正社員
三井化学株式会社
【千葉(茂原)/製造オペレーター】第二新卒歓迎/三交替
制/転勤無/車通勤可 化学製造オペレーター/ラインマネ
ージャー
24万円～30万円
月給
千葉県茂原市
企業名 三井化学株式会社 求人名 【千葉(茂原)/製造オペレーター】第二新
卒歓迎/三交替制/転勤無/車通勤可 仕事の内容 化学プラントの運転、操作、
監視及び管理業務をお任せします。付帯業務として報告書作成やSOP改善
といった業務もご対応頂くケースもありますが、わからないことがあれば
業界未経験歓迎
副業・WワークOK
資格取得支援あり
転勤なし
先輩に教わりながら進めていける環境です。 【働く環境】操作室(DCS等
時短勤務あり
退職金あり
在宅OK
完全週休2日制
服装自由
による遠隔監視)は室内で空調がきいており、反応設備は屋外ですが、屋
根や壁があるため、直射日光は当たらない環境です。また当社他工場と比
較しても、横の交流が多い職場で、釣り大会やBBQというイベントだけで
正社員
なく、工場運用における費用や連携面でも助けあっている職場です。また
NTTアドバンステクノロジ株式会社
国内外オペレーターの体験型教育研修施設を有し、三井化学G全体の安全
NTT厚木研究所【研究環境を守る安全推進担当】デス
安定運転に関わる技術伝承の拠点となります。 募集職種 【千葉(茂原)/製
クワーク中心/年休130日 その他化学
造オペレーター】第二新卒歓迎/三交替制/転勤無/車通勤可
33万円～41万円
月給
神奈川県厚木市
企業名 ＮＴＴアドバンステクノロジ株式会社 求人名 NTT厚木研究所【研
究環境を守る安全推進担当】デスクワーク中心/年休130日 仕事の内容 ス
* * *
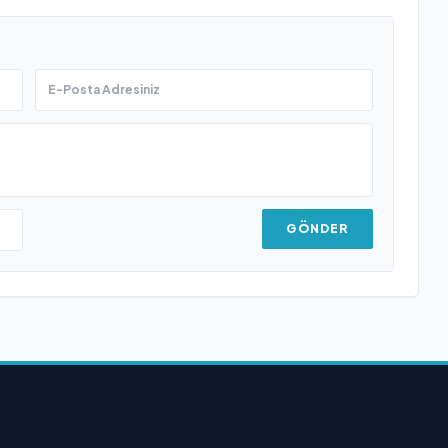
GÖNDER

[Task goal] The word to find is "車通勤可". Copy every line of the data that holds it.

[Result of this exercise]
制/転勤無/車通勤可 化学製造オペレーター/ラインマネ
卒歓迎/三交替制/転勤無/車通勤可 仕事の内容 化学プラントの運転、操作、
造オペレーター】第二新卒歓迎/三交替制/転勤無/車通勤可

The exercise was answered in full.